The Orange went on to lose in the Sweet 16 to eventual national championship participant Butler.
Because they are losing another star post presence just before the NCAA tournament, is this season shaping up to be like 2010? Are there any parallels between losing Onuaku to injury and being without center Fab Melo, due to academic issues?
“You never wish for a guy to get hurt. This, we knew this,” said Jardine, comparing the two at Wednesday’s press conference in Pittsburgh. “[Melo] missed games in the beginning of the year. This is a little different. We had a feeling it might come back, and it did. We have to move on from it.”
During that 2010 season, Onuaku was in the Syracuse lineup for all games leading up to his injury, whereas the Orange have played without Melo for three games this year, going 2-1.
“We weren’t used to playing without [Onuaku]. It changed the whole dynamic of our team,” Joseph explained. “This year, since we’ve done it before, it’s something we’ve seen and we’re used to, so we’ll be ok.”
Now without the 7-foot anchor to their zone defense, lesser-emphasized players like Baye Moussa Keita and Rakeem Christmas need to step up.
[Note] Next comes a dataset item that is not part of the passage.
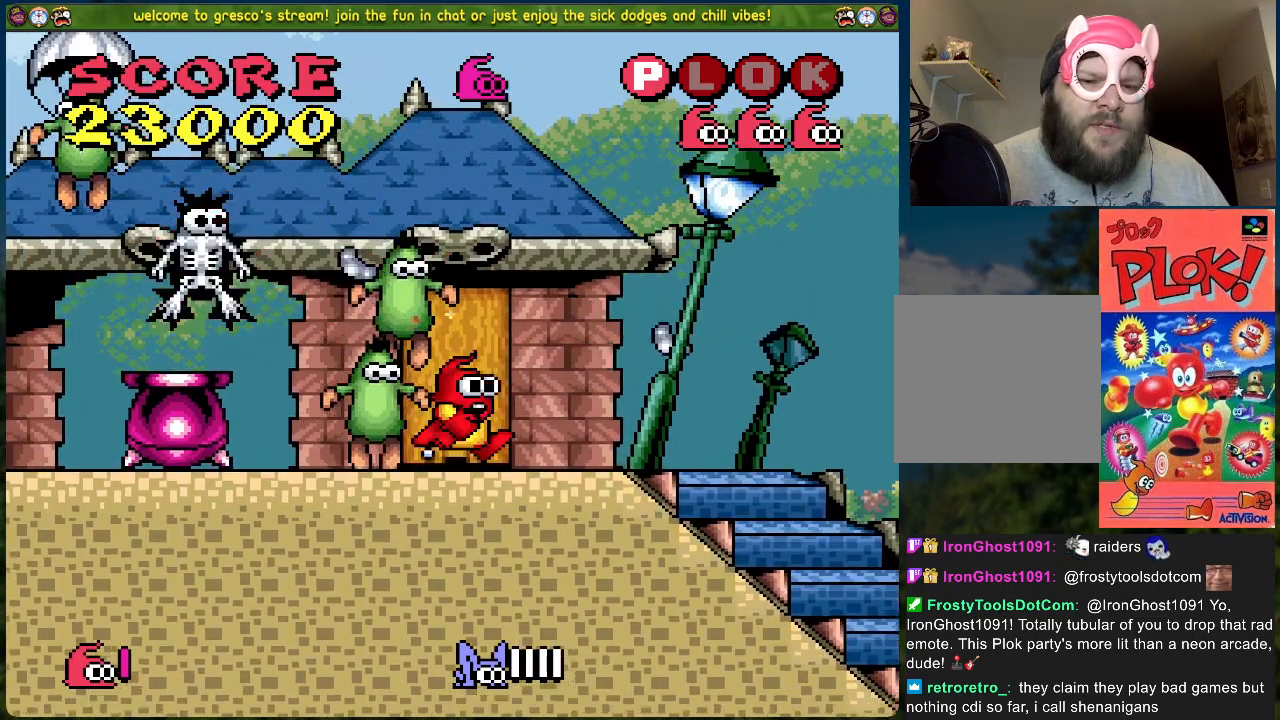
{"buttons": ["DPAD_RIGHT"], "left_stick": "center", "events": [[33, "A", "down"], [451, "A", "up"]]}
“Rakeem is getting better everyday,” said Jardine. “He’s a guy who you can actually throw the ball into the post and make a post play.”
Jardine emphasized the versatility that can come to the offensive end without Melo on the floor (a bit of a silver lining) by inserting CJ Fair or James Southerland, both players who can spread the defense away from the basket.
Whether it’s mostly a PR front or the way Syracuse is actually feeling about this situation, they’re speaking confidently, leading up to Thursday’s opening-round game against UNC-Asheville.
“I’ll tell you one thing: that 2010 season prepared us for now,” said Jardine. “We know what we have to do and how we have to play to move on in this tournament.”